All of these new policies
are intended to combat
Dallas’ dropout rate which, at nearly 26%, is the state’s second highest. However,
while retaining students and increasing graduation rates is a noble purpose, the
question here is: what sort of school is left for the kids who choose to stay?
If the objective is to reduce high school to an exercise in paperwork and
increase the percentage of kids receiving meaningless diplomas, this should do
the trick. If it is to prepare students to go on to higher education or to meet
expectations and deadlines in the world of employment, it will fail miserably
for having taught students that there is no value in mastering today what you
can catch up on tomorrow, that the world will be happy to wait for your
revisions and re-submittals, and that there is no pride to be gained from
working a little harder than you thought you could. This is not to mention that
if you are always doing each thing twice, it should follow that you will be able
to learn fewer things in total.
“Chief among the reasons children drop
out of school is because they are failing their course work,” Denise Collier,
the Dallas district’s chief academic officer told Jeffrey Ball of The
Wall Street Journal. “We don’t want to give them a pass, but at the same
time we don’t want to pass them over.” Yet, there is data to suggest that
passing them over is exactly what schools have been doing for some time and it
is not clear that collapsing the standards will correct this.
In
fact, ironically,
Dallas
may have watered down the standards for nothing, not even an inflated
statistic. According to
Sciencedaily.com, researchers at
Rice
University
and
University
of Texas-Austin
released a study earlier this year which found that the drop-out rate was not
linked to classwork, but to a number of factors related to NCLB.

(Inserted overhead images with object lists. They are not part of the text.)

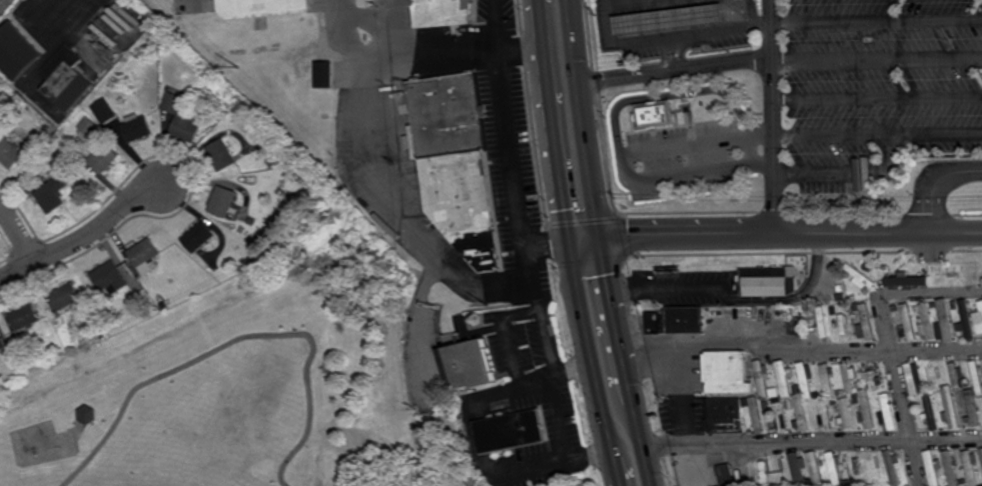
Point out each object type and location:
building: (207, 7)
building: (214, 7)
building: (261, 8)
building: (444, 13)
road: (739, 13)
road: (393, 19)
building: (667, 19)
gas station: (667, 19)
road: (877, 21)
road: (369, 26)
road: (721, 30)
road: (356, 37)
road: (672, 46)
building: (698, 49)
building: (19, 51)
road: (451, 54)
road: (877, 58)
road: (724, 64)
power tower: (232, 66)
building: (323, 74)
building: (66, 78)
road: (773, 88)
road: (672, 96)
road: (877, 97)
building: (104, 112)
building: (653, 116)
road: (552, 118)
road: (586, 118)
building: (181, 119)
building: (88, 126)
building: (47, 128)
building: (136, 129)
road: (764, 133)
road: (936, 136)
road: (832, 137)
road: (688, 145)
building: (9, 154)
building: (101, 155)
building: (221, 155)
building: (270, 162)
building: (456, 164)
road: (688, 173)
road: (849, 176)
road: (380, 178)
road: (934, 183)
building: (53, 194)
building: (223, 202)
road: (775, 205)
road: (524, 232)
road: (19, 233)
road: (776, 234)
traffic signals: (571, 236)
traffic signals: (601, 236)
road: (83, 237)
building: (198, 238)
building: (145, 255)
building: (867, 267)
building: (919, 271)
building: (858, 275)
building: (111, 277)
building: (906, 279)
building: (768, 280)
building: (932, 280)
building: (66, 295)
road: (930, 295)
building: (852, 297)
road: (737, 299)
road: (610, 300)
building: (955, 304)
building: (164, 305)
building: (980, 305)
power tower: (485, 306)
building: (856, 306)
building: (932, 306)
building: (915, 308)
building: (807, 309)
building: (896, 309)
building: (24, 316)
building: (976, 317)
building: (683, 318)
building: (946, 319)
building: (966, 319)
building: (821, 321)
road: (416, 322)
building: (907, 322)
building: (865, 323)
building: (926, 323)
building: (845, 324)
building: (979, 327)
building: (100, 333)
road: (238, 340)
building: (2, 341)
road: (590, 344)
road: (800, 350)
building: (470, 363)
park: (253, 369)
road: (575, 370)
building: (726, 371)
building: (21, 373)
building: (954, 374)
building: (784, 376)
building: (827, 377)
building: (848, 377)
building: (976, 377)
building: (761, 378)
building: (806, 381)
building: (914, 381)
road: (628, 384)
building: (859, 384)
building: (796, 388)
building: (773, 390)
road: (900, 391)
building: (841, 393)
building: (873, 394)
road: (681, 395)
building: (835, 402)
building: (745, 403)
building: (766, 404)
building: (950, 407)
building: (866, 409)
building: (886, 409)
building: (972, 409)
building: (801, 412)
building: (823, 413)
building: (931, 413)
building: (756, 414)
building: (845, 414)
building: (724, 415)
building: (85, 416)
building: (778, 416)
road: (472, 425)
building: (511, 430)
road: (811, 442)
road: (641, 444)
road: (77, 447)
building: (981, 451)
road: (615, 463)
building: (893, 466)
building: (971, 466)
building: (872, 467)
building: (933, 467)
building: (815, 468)
building: (834, 468)
building: (950, 468)
building: (797, 469)
building: (843, 470)
road: (46, 471)
building: (764, 472)
building: (733, 474)
road: (618, 480)
building: (810, 482)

The study, “Avoidable Losses: High Stakes Accountability and the
Dropout Crisis”, authored by Linda McSpadden McNeil, Eileen Coppola, Judy
Radigan and Julian Vasquez Heilig, was published in February 2008 by Education
Policy Analysis Archives. The
research, which studied the data of 271,000 students from one of Texas’ largest urban school districts over a seven year period linked drop-out
rates to conditions created by NCLB which behooved administrators to rid their
schools of certain students or groups of students. Specifically:
- Losses
of low-achieving students help raise school ratings under the accountability
system.
- The
accountability system allows principals to hold back students who are deemed
at risk of reducing the school's scores; many students retained this way end
up dropping out.
- The
test scores grouped by race single out the low-achieving students in these
subgroups as potential liabilities to the school ratings, increasing
incentives for school administrators to allow those students to quietly exit
the system.
- The
accountability system's zero tolerance rules for attendance and behavior,
which put youth into the court system for minor offenses and absences,
alienate students and increase the likelihood they will drop out.
Administrators, it seems, are
the team captains, choosing up sides and selecting the strongest, fastest kids
first. When the selection dwindles to the fat, the small, and the unathletic,
their disinterest becomes evident as they roll their eyes, choose the fat kid
over the slow kid and say wearily, “We’ll take him.” After this scenario
plays itself out a few times, a fat/slow/small kid knows when he’s not wanted
and stops showing up to play, probably much the same way the
low-achieving/held-back/minority/court-involved students know their high schools
don’t really wanting them screwing up their standardized test scores. So they
stop showing up. Who can blame them? Now, without enough players to field a
team, the
Dallas
captains are telling these kids, “It’s OK. Now, you only have to walk from
first to second base to score a run.” But, if you only have to walk from first
to second to score, are you still playing the same game?
Thus, the
Dallas
district is left with a high drop-out rate and a series of policies certain to
gut any curriculum that may have once existed. The do-over American kids are
entitled to has nothing to do with a failed test or a late paper. Instead, it
has to do with the ill-advised, underfunded, education reform known as No Child
Left Behind. Will the next president be brave enough to ask for a policy do over
or will we just slowly develop an entirely new game?